= Dorothy Talbye trial =

1638 Colonial American criminal case

The Dorothy Talbye Trial (d. 1638) is an early American example of execution of a mentally ill woman for murder, at a time when people with severe mental illness were treated the same as ordinary criminals. Talbye was hanged in 1639 for killing her three-year-old daughter. She claimed that God told her to do so.
Although Puritan Governor John Winthrop of the Massachusetts Bay Colony considered Talbye to be possessed by Satan, the penalty for murder was necessarily death.

==Circumstances==
Dorothy Talbye was a respectable member of the church in Salem in the Massachusetts Bay Colony who became increasingly melancholic, with fits of violence. Governor John Winthrop ascribed the woman's despondency to delusions or "trouble of mind", stemming from "falling at difference with her husband, through melancholy or spiritual delusions [ ...so that] she sometimes attempted to kill him, and her children, and herself, by refusing meat, saying it was so revealed to her..." through revelations he believes were from Satan. He described how church members tried to intervene.

However, Talbye did not listen to admonitions by the church elders and was cast out of the church. She failed to appear before the Quarterly Court, as ordered in April 1637, for assaulting her husband. She was ordered to be bound and chained to a post until her behavior changed. In July 1637 she was publicly whipped for other infractions against her husband. Although she seemed to improve for a while, Talbye again fell into a state of despair.

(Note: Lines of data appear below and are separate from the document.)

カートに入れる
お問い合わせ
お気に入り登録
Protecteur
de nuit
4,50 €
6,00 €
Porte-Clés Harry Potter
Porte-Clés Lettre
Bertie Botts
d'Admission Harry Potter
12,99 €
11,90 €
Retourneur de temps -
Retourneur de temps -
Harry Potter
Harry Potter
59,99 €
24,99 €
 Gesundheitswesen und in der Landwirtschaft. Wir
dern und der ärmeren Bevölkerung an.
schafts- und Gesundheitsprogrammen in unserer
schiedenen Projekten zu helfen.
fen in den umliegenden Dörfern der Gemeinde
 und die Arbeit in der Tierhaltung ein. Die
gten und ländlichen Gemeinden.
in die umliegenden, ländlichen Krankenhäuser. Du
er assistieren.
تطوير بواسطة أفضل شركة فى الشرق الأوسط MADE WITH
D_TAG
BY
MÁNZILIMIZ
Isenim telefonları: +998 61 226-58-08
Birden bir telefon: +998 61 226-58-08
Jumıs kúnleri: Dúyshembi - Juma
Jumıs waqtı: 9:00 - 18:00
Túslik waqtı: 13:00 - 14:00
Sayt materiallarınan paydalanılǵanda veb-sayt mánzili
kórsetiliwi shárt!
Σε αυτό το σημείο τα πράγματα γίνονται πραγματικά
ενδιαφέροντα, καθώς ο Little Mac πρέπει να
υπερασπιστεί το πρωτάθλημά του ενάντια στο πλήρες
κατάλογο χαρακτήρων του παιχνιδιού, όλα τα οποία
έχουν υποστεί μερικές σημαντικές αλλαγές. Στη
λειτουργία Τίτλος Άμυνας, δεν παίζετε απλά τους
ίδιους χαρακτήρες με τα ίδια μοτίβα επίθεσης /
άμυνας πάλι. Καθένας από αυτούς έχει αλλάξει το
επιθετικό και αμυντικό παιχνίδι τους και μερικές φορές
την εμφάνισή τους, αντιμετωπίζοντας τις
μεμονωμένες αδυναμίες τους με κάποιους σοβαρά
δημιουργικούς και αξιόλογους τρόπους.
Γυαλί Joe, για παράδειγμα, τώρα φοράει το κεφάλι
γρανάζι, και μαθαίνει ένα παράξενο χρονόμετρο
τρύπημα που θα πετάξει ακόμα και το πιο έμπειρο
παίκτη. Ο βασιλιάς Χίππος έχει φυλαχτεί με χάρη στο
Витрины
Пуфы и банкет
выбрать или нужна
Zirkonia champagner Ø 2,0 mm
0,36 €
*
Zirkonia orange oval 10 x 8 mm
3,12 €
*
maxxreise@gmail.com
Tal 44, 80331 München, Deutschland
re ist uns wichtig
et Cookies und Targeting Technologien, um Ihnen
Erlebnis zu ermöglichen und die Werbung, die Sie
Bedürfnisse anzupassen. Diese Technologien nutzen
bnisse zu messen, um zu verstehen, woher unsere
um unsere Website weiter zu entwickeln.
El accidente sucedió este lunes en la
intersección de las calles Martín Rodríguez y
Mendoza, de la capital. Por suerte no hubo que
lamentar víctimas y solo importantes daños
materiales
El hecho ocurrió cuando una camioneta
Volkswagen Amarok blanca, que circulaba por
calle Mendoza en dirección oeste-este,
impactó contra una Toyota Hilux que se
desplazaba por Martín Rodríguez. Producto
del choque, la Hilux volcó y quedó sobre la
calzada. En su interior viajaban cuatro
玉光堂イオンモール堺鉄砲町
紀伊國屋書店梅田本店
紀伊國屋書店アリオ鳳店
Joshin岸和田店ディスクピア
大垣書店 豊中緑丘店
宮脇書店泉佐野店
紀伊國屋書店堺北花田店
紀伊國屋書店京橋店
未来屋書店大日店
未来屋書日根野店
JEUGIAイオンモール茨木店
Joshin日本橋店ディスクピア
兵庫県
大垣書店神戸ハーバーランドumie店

In November 1638, she killed her daughter, Difficulty, by breaking her neck. Talbye freely confessed later to this act and was charged with murder.
At her trial Talbye was uncooperative, refusing to speak until Governor Winthrop threatened to pile stones on her chest, at which point she pleaded guilty. She refused to repent at her trial or before her execution. Remaining uncooperative, she actively fought her execution. She removed the cloth covering on her head and put it under the noose to lessen the pain and, even as she was swinging from the noose, she attempted to grab at a ladder to save herself.

==Significance==
In 1637, American colonial law regarding murder followed English common law, the basis of which was essentially biblical. The Bible said that the punishment for murder was death. Massachusetts law followed Exodus, Leviticus and Numbers, which offered no alternative. Any person killing another in "anger or cruelty of passion" shall be put to death. Massachusetts's common law made no distinction between insanity and criminal behavior. The only legal punishment applicable to Dorothy Talbye was death.

In 1641, the Massachusetts Body of Liberties was written as a first step to developing a body of law for the Massachusetts Bay Colony. It codified the following, giving some allowance for special situations, although it may not have helped Dorothy Talbye: "Children, Idiots, Distracted persons, and all that are strangers, or new comers to our plantation, shall have such allowances and dispensations in any cause whether Criminal or other as religion and reason require."